# [Work item]
Shown below are entries with pictures; the line with "Event Management" through the line with "We would like" is the span to retype exactly, and the pictures stay out.

++++ Records for the task ++++

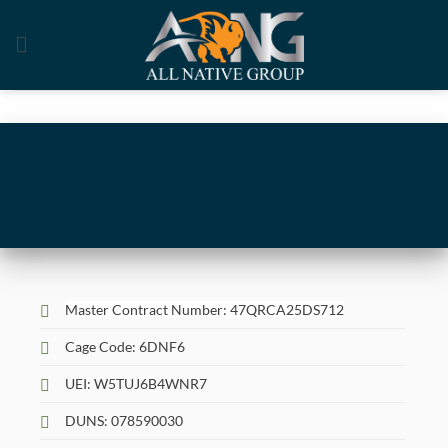
Skip
to
content
Master Contract Number: 47QRCA25DS712
Cage Code: 6DNF6
UEI: W5TUJ6B4WNR7
DUNS: 078590030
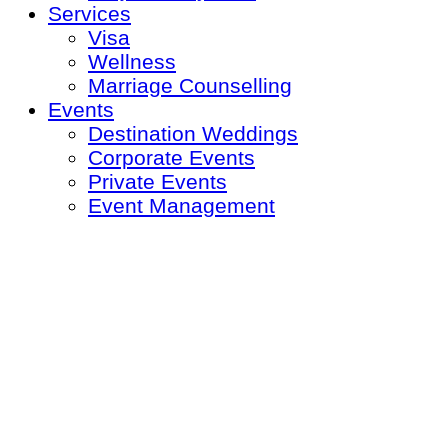
Services
Visa
Wellness
Marriage Counselling
Events
Destination Weddings
Corporate Events
Private Events
Event Management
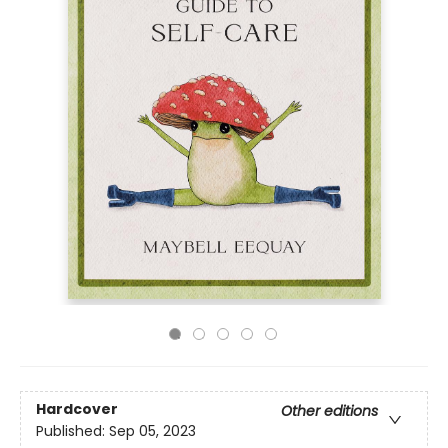
Hardcover
Other editions
Published:
Sep 05, 2023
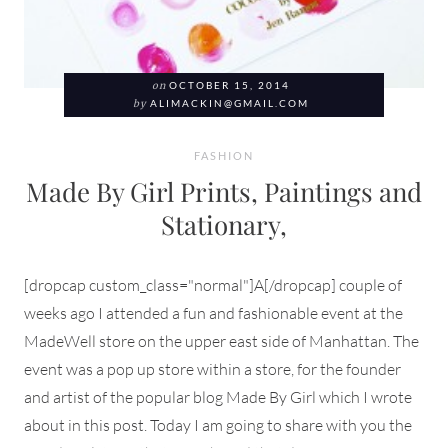
on
OCTOBER 15, 2014
by
ALIMACKIN@GMAIL.COM
FASHION
Made By Girl Prints, Paintings and
Stationary,
[dropcap custom_class="normal"]A[/dropcap] couple of
weeks ago I attended a fun and fashionable event at the
MadeWell store on the upper east side of Manhattan. The
event was a pop up store within a store, for the founder
and artist of the popular blog Made By Girl which I wrote
about in this post. Today I am going to share with you the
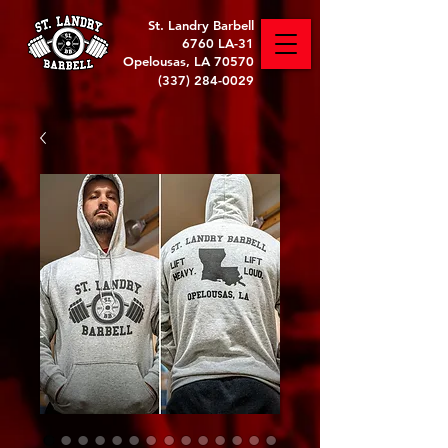
St. Landry Barbell
6760 LA-31
Opelousas, LA 70570
(337) 284-0029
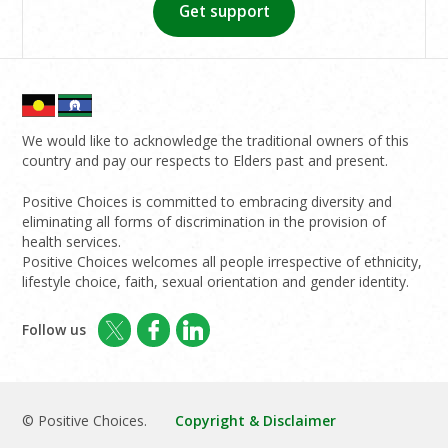
Get support
We would like to acknowledge the traditional owners of this
country and pay our respects to Elders past and present.
Positive Choices is committed to embracing diversity and
eliminating all forms of discrimination in the provision of
health services.
Positive Choices welcomes all people irrespective of ethnicity,
lifestyle choice, faith, sexual orientation and gender identity.
Follow us
© Positive Choices.
Copyright & Disclaimer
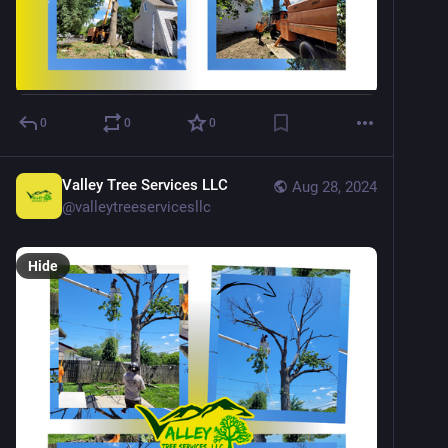
0
0
0
Valley Tree Services LLC
Aug 28, 2024
@
valleytreeservicesllc
Hide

++++

# [Solution to the exercise]
Event Management
Hardcover
Other editions
Published:
Sep 05, 2023
on
OCTOBER 15, 2014
by
ALIMACKIN@GMAIL.COM
FASHION
Made By Girl Prints, Paintings and
Stationary,
[dropcap custom_class="normal"]A[/dropcap] couple of
weeks ago I attended a fun and fashionable event at the
MadeWell store on the upper east side of Manhattan. The
event was a pop up store within a store, for the founder
and artist of the popular blog Made By Girl which I wrote
about in this post. Today I am going to share with you the
St. Landry Barbell
6760 LA-31
Opelousas, LA 70570
(337) 284-0029
Get support
We would like to acknowledge the traditional owners of this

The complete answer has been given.